- **PROBLEMS AND TASKS**:
a: Decide whether each statement below agrees with the rworkflow text. Answer yes or no for each and quote the words of the text that settle it.
(i) A job in a workflow can be any serializable object.
(ii) By default, a state is served ten jobs.
(iii) For a SidekiqFlow, a subclass of Workflow::Worker must also be created for the predefined final states.
b: Reproduce the part of the rworkflow text that opens with the words containing "A simple flow" and closes with "complete the workflow.".
c: Answer these questions from the rworkflow text.
(i) What class implements the simple flow?
(ii) Which state is set as the initial state in the lifecycle?
(iii) What does rworkflow depend on for now for its persistence layer?

- **PASSAGE PROVIDED**:
┌──

The rworkflow framework removes many headaches when it comes to asynchronous tasks that need to run after the other, depending on their previous state.
A workflow is basically a set of defined states with transitions between them (a state machine or lifecycle) in which every state can contain a set of jobs (a job can be any serializable object). A set of jobs can then be pushed to the workflow on the initial state and then they can transit between the states following the transitions defined. Moreover, the jobs can be also transformed (e.g. a state receives 100 jobs, groups them into one unique job and then pushes this unique job to the next state with a transition).
A simple flow (Flow class) only implements this model, but there is a subclass of the simple flow (SidekiqFlow) which interprets every state of the lifecycle as a sidekiq job. Thus, whenever some jobs are pushed to the workflow, this dynamically creates the needed sidekiq workers to complete the workflow.
The lifecycle is the definition of the state machine that every job pushed to the workflow will transit:
lifecycle = Workflow::Lifecycle.new do |lc|
lc.state("Floating", {cardinality: 10}) do |state|
state.transition :rescued, 'Lifeboat'
state.transition :drowned, Flow::STATE_FAILED
end
lc.state("Lifeboat", {cardinality: 2}) do |state|
state.transition :landed, 'Land'
state.transition :starved, Flow::STATE_FAILED
end
lc.state("Land") do |state|
state.transition :rescued, Flow::STATE_SUCCESSFUL
state.transition :died, Flow::STATE_FAILED
end
lc.initial = "Floating"
end
Notes:
- For SidekiqFlow worflows the cycle state names need to be the same as an existing class that derives from Workflow::Worker (which implements a SidekiqWork)
- The transition state names (e.g. :rejected, :generated) are arbitrary, the Worker needs to call those later. There can be more than two.
- There are some predefined final states (Flow::STATE_FAILED, Flow::STATE_SUCCESSFUL). When all jobs are pushed via transitions to one of these states, the workflow is then finished.
- The state cardinality indicates how many jobs will be served to a state (by default one)
For SidekiqFlow create a subclass of Workflow::Worker for each state defined on the lifecycle (except for predefined final states)
class Floating < Workflow::Worker
def process(objects)
# The size of objects will be at the most the cardinality defined on the lifecycle
rescued, drowned = objects.partition { |object| object.even? }
transition(:rescued, rescued)
transition(:drowned, drowned)
end
end
class Lifeboat < Workflow::Worker
def process(objects)
landed, starved = objects.partition { |object| object < 4 }
transition(:landed, landed)
transition(:starved, starved)
end
end
class Land < Workflow::Worker
def process(objects)
rescued, died = objects.partition { |object| object == 0 }
transition(:rescued, rescued)
transition(:died, died)
end
end
Notes:
- Create a class with the exact name that you defined above in the lifecycle definition
- You will be given an array of objects of a size to a maximum of the defined cardinality in the state. By default is 1.
- The worker is responsible for the jobs that receives: it has to define a transition for them or otherwise they will be out of the workflow.
options = {}
workflow = Workflow::SidekiqFlow.create(lifecycle, 'SafeBoatWorkflow', options)
initial_jobs = [1,2,3,45,6,7,8,9,10]
workflow.start(initial_jobs)
Notes:
- Create a new Sidekiq flow using the lifecycle object defined in the first step above
- Run flow.start passing in an array of objects
- The objects need to be serializable
- options can contain several properties for the workflow (TODO: complete/expand)
- Decouple persistence layer (for now rworkflow depends on redis_rds which, in turn, depends on redis)
- See State and Transition Policies.
- Test Helper (simplify tests)
- Improve logging
- Use a separated Redis instance/db instead of a namespace?
- sidekiq and rails dependencies should be optional
- Move Web UI from CimRails to here

└──

- **RAW DATA**:
┌──

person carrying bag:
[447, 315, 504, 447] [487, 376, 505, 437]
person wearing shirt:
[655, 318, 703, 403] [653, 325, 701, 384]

└──

- **EXPECTED RESPONSES**:
a:
(i) Yes: "a job can be any serializable object"
(ii) No: "The state cardinality indicates how many jobs will be served to a state (by default one)"
(iii) No: "For SidekiqFlow create a subclass of Workflow::Worker for each state defined on the lifecycle (except for predefined final states)"

b:
A simple flow (Flow class) only implements this model, but there is a subclass of the simple flow (SidekiqFlow) which interprets every state of the lifecycle as a sidekiq job. Thus, whenever some jobs are pushed to the workflow, this dynamically creates the needed sidekiq workers to complete the workflow.

c:
(i) The Flow class.
(ii) "Floating".
(iii) redis_rds, which in turn depends on redis.